# Cross product vectors problem

1. Aug 6, 2013

### phydis

a and b are two vectors and x is the angle between them.

||axb|| = ||a||||b||sinx ------(1)
||axb|| = ||a||||b||||sinx|| ------(2)

which one is correct? why?

2. Aug 6, 2013

### SteamKing

Staff Emeritus
1. That is one definition of cross product.

3. Aug 6, 2013

### CAF123

x is the smallest angle between vectors a and b. You should convince yourself that this implies both forms are equivalent.

4. Aug 6, 2013

### phydis

if x is the smallest angle between a and b, when n is the unit vector perpendicular to both a and b,

axb = ||axb||n

am i correct?

5. Aug 6, 2013

### Zondrina

Your first one is correct :

$||axb|| = ||a|| ||b|| sin(θ)$

6. Aug 6, 2013

### CAF123

Yes

I think the OP also wanted to know why. I would say the two forms are equivalent. What is your argument for why the other form is incorrect?

7. Aug 6, 2013

### phydis

if two forms are equivalent then ||sinx||= sinx (where x is the smallest angle between a and b)
how can you explain this?

8. Aug 6, 2013

### CAF123

Given that x is the smallest angle between a and b what is the possible values of x?

9. Aug 6, 2013

### lurflurf

This has to do with what values of x we allow. We need the absolute value if we are to allow x such that sin x<0

10. Aug 6, 2013

### phydis

assume x= 11∏/6 , then smallest angle between a and b ∏/6, but when applying it to x it should be -∏/6. shouldn't it? (if it shouldn't then why?)

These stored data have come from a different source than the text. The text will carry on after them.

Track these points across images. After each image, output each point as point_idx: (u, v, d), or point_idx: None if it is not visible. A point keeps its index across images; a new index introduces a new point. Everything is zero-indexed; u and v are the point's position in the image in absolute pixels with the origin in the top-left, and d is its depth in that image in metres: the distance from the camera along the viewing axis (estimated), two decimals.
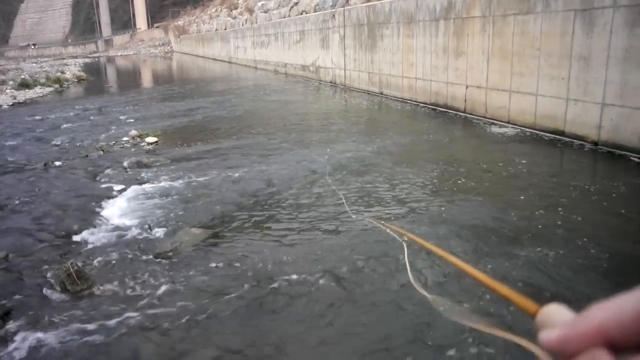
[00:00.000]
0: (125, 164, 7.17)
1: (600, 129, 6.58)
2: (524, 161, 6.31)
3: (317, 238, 4.28)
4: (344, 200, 5.01)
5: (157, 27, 78.94)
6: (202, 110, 12.20)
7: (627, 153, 6.19)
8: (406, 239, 0.96)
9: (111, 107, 13.84)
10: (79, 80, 25.29)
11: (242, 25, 29.20)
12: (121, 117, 11.67)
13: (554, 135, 7.28)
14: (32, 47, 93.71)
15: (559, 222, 4.32)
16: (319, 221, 4.62)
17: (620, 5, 6.15)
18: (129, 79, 28.46)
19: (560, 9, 7.00)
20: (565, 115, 7.11)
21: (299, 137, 8.46)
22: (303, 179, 5.96)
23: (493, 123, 8.45)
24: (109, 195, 5.79)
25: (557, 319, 0.41)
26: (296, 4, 20.32)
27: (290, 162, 6.78)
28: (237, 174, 6.33)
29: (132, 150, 8.23)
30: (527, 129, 7.78)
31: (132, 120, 11.08)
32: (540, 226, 4.26)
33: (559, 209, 4.62)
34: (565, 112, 7.10)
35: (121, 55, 63.93)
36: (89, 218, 5.06)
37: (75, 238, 4.59)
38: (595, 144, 6.64)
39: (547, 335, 0.38)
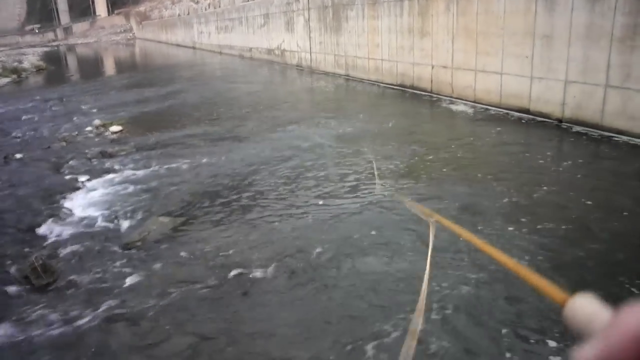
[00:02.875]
0: (89, 154, 7.00)
1: (564, 106, 6.67)
2: (489, 139, 6.38)
3: (290, 221, 4.25)
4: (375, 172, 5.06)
5: (118, 14, 77.14)
6: (167, 98, 11.99)
7: (589, 130, 6.30)
8: (433, 220, 0.95)
9: (73, 96, 13.50)
10: (38, 70, 24.57)
11: (206, 10, 28.73)
12: (83, 107, 11.40)
13: (519, 114, 7.36)
14: None
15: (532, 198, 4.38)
16: (294, 207, 4.60)
17: None
18: (91, 67, 27.79)
19: None
20: (530, 93, 7.19)
21: (265, 123, 8.36)
22: (272, 163, 5.91)
23: (459, 102, 8.50)
24: (73, 186, 5.66)
25: (587, 312, 0.40)
26: None
27: (255, 149, 6.70)
28: (203, 160, 6.25)
29: (96, 140, 8.05)
30: (493, 108, 7.85)
31: (95, 110, 10.82)
32: (509, 200, 4.31)
33: (526, 185, 4.69)
34: (530, 90, 7.18)
35: (82, 43, 62.36)
36: (53, 210, 4.94)
37: (40, 231, 4.48)
38: (560, 120, 6.73)
39: (583, 353, 0.35)
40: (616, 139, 5.88)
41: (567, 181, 4.80)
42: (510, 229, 3.80)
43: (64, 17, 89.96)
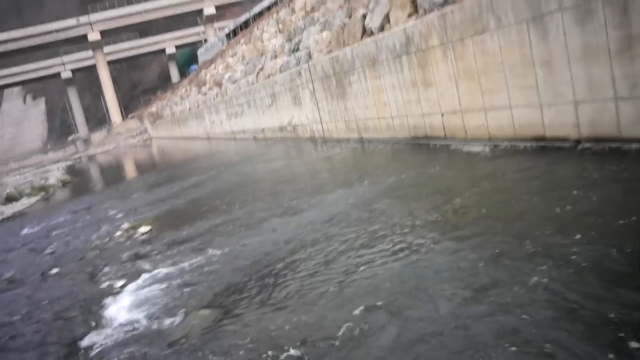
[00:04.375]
0: (121, 258, 7.11)
1: (579, 126, 6.65)
2: (514, 176, 6.36)
3: (320, 301, 4.21)
4: None
5: (131, 118, 79.90)
6: (189, 192, 12.21)
7: (608, 144, 6.25)
8: None
9: (99, 204, 13.83)
10: (64, 183, 25.35)
11: (214, 99, 29.63)
12: (111, 213, 11.65)
13: (536, 143, 7.33)
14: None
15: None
16: (322, 283, 4.57)
17: (565, 8, 6.33)
18: (113, 173, 28.56)
19: (513, 21, 7.18)
20: (542, 121, 7.19)
21: (288, 201, 8.39)
22: (298, 245, 5.89)
23: (475, 144, 8.50)
24: (110, 293, 5.71)
25: None
26: (261, 69, 20.71)
27: (282, 231, 6.69)
28: (234, 249, 6.28)
29: (127, 243, 8.18)
30: (509, 142, 7.84)
31: (122, 214, 11.05)
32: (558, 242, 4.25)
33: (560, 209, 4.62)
34: (542, 118, 7.18)
35: (101, 151, 64.34)
36: (94, 320, 4.97)
37: (83, 344, 4.49)
38: (578, 141, 6.69)
39: None
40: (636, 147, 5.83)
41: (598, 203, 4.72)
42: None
43: (82, 129, 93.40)
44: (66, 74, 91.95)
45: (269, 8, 34.15)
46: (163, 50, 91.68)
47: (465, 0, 8.10)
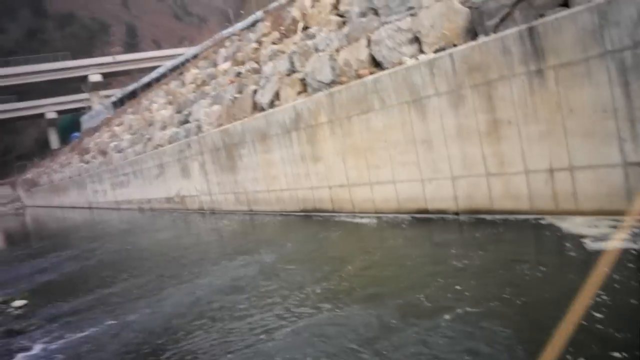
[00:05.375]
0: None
1: (457, 199, 7.23)
2: (397, 242, 6.75)
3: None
4: None
5: (2, 185, 74.71)
6: (68, 264, 11.53)
7: (483, 215, 6.86)
8: None
9: None
10: None
11: (97, 168, 28.58)
12: None
13: (419, 215, 7.83)
14: None
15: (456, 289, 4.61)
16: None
17: (441, 93, 7.02)
18: None
19: (395, 103, 7.78)
20: (424, 194, 7.72)
21: (176, 272, 8.23)
22: (187, 317, 5.79)
23: (363, 216, 8.91)
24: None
25: None
26: (149, 139, 20.44)
27: (167, 302, 6.55)
28: (120, 322, 6.02)
29: (2, 315, 7.56)
30: (394, 214, 8.29)
31: None
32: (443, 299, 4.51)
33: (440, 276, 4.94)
34: (423, 192, 7.72)
35: None
36: None
37: None
38: (456, 213, 7.26)
39: None
40: (507, 218, 6.46)
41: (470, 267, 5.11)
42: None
43: None
44: None
45: (157, 79, 34.08)
46: (41, 115, 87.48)
47: (352, 82, 8.68)
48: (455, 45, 7.13)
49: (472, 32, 7.06)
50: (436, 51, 7.41)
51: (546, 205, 6.20)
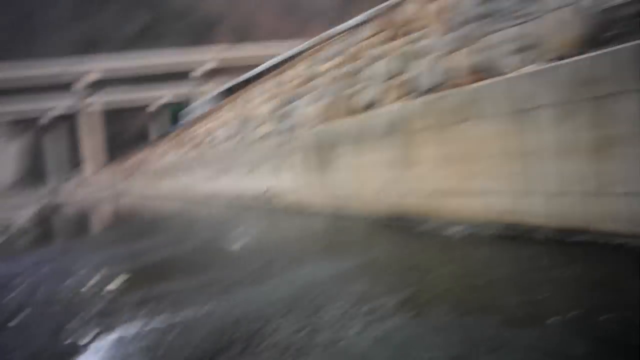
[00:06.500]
0: (90, 313, 6.90)
1: (550, 217, 6.92)
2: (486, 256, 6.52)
3: None
4: None
5: (105, 171, 79.27)
6: (161, 249, 12.03)
7: (576, 237, 6.56)
8: None
9: (67, 254, 13.49)
10: (30, 229, 24.71)
11: (191, 161, 29.66)
12: (79, 264, 11.36)
13: (509, 230, 7.55)
14: None
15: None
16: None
17: (546, 105, 6.73)
18: (81, 224, 28.01)
19: (495, 113, 7.55)
20: (517, 209, 7.44)
21: (263, 266, 8.39)
22: (279, 307, 5.87)
23: (450, 226, 8.69)
24: (75, 350, 5.51)
25: None
26: (245, 135, 20.98)
27: (253, 295, 6.68)
28: (209, 309, 6.18)
29: (96, 298, 7.96)
30: (481, 227, 8.04)
31: (91, 267, 10.78)
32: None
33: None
34: (516, 206, 7.43)
35: (70, 203, 63.32)
36: None
37: None
38: (549, 232, 6.95)
39: None
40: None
41: None
42: None
43: (53, 177, 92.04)
44: (45, 119, 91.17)
45: (259, 76, 34.83)
46: (147, 107, 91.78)
47: (453, 89, 8.49)
48: (566, 57, 6.80)
49: (587, 43, 6.71)
50: (548, 61, 7.09)
51: None
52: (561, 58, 6.80)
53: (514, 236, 7.39)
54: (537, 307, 4.69)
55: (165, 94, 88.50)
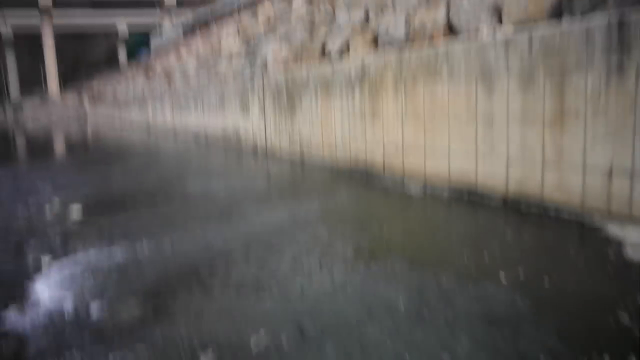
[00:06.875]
0: (50, 233, 7.01)
1: (507, 183, 7.21)
2: (439, 219, 6.80)
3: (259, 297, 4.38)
4: None
5: (70, 91, 77.29)
6: (123, 179, 12.08)
7: (529, 203, 6.87)
8: None
9: (27, 175, 13.44)
10: None
11: (160, 90, 29.19)
12: (39, 185, 11.36)
13: (467, 191, 7.85)
14: None
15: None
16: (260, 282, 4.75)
17: (512, 73, 6.92)
18: (43, 145, 27.56)
19: (463, 75, 7.70)
20: (476, 172, 7.71)
21: (223, 207, 8.58)
22: (238, 246, 6.08)
23: (408, 182, 8.97)
24: (36, 268, 5.64)
25: None
26: (215, 68, 20.71)
27: (205, 235, 6.86)
28: (170, 239, 6.37)
29: (56, 219, 8.06)
30: (441, 186, 8.33)
31: (52, 189, 10.81)
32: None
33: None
34: (476, 170, 7.71)
35: (32, 120, 61.83)
36: (15, 295, 4.91)
37: (1, 319, 4.44)
38: (505, 197, 7.24)
39: None
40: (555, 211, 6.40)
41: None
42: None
43: (14, 94, 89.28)
44: (7, 34, 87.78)
45: (231, 9, 34.16)
46: (115, 33, 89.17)
47: (424, 46, 8.57)
48: (536, 22, 6.93)
49: (557, 11, 6.85)
50: (516, 24, 7.23)
51: (598, 205, 6.10)
52: (533, 23, 6.93)
53: (472, 200, 7.70)
54: (480, 266, 5.02)
55: (133, 14, 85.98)
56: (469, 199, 7.71)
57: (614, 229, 5.73)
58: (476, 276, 4.71)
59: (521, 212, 6.83)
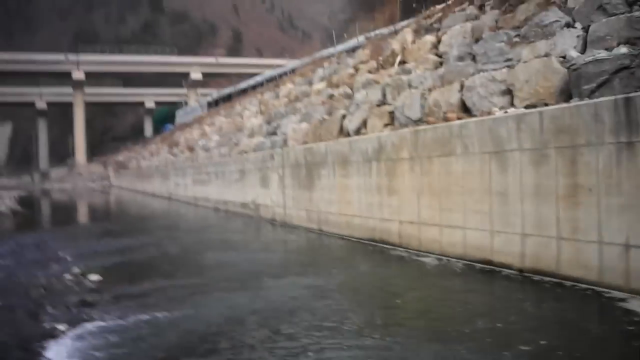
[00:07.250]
0: (68, 302, 7.11)
1: (523, 257, 7.20)
2: (457, 290, 6.79)
3: None
4: None
5: (96, 162, 79.39)
6: (143, 249, 12.21)
7: (547, 278, 6.80)
8: None
9: (49, 242, 13.66)
10: (14, 214, 24.78)
11: (183, 163, 29.86)
12: (60, 254, 11.54)
13: (483, 265, 7.83)
14: None
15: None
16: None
17: (524, 149, 7.06)
18: (66, 213, 28.08)
19: (477, 151, 7.87)
20: (491, 246, 7.73)
21: (242, 276, 8.64)
22: (252, 316, 6.12)
23: (426, 256, 8.97)
24: (52, 335, 5.73)
25: None
26: (236, 144, 21.28)
27: (225, 304, 6.92)
28: (184, 312, 6.42)
29: (75, 288, 8.16)
30: (456, 259, 8.32)
31: (72, 258, 10.97)
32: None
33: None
34: (491, 243, 7.73)
35: (58, 188, 63.10)
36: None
37: None
38: (521, 270, 7.20)
39: None
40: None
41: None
42: None
43: (43, 163, 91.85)
44: (41, 105, 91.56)
45: (254, 87, 35.40)
46: (141, 104, 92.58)
47: (439, 123, 8.83)
48: (547, 104, 7.16)
49: (566, 94, 7.07)
50: (527, 107, 7.46)
51: (617, 279, 6.05)
52: (543, 104, 7.16)
53: (487, 270, 7.68)
54: (498, 337, 5.00)
55: (161, 92, 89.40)
56: (484, 270, 7.68)
57: (635, 303, 5.66)
58: (496, 349, 4.69)
59: (537, 284, 6.78)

are ||sin(-∏/6)|| and sin(-∏/6) equivalent?

11. Aug 6, 2013

### CAF123

No, x is restricted to lie within the interval $[0, \pi]$. Check your book. This condition will come with the definition of cross product.

12. Aug 6, 2013

### lurflurf

Who cares if x is in [0,pi) or not. We have |sin x| if sin x is already positive sin x will do.

13. Aug 6, 2013

### CAF123

Yes, so if $x \in [0,\pi]$ then $|a \times b| = |a| |b| \sin x$ since sin x is positive. If x is not in this interval, then $|a \times b| = |a| |b| |\sin x|$ (the magnitude of $a\times b$ is not negative so we take the modulus of sin x)

In any book I have read, they put the condition that x is in [0,π], so you see it written $|a \times b| = |a| |b| \sin x$ more commonly.

14. Aug 6, 2013

### phydis

According to the way of my thinking ||axb|| = ||a||||b||sinx is enough to represent magnitude of axb for all x angle.

let n be an unit vector perpendicular to both a and b vectors. therefore we get,

||axb|| = || ||a||||b||sinx n ||

when x > 0, ||axb|| = ||a||||b||sinx ||n||
since ||n|| = 1 , ||axb|| = ||a||||b||sinx

when x<0, ||axb|| = || ||a||||b||sin(-x) n || = ||a||||b||sinx ||-n|| (with right hand rule)
since ||-n|| = 1 , ||axb|| = ||a||||b||sinx

although the other form (2) gives the same magnitude, it is theoretically incorrect.
and only this imaginary of mine is not confusing me. I wanna know does this really happen there?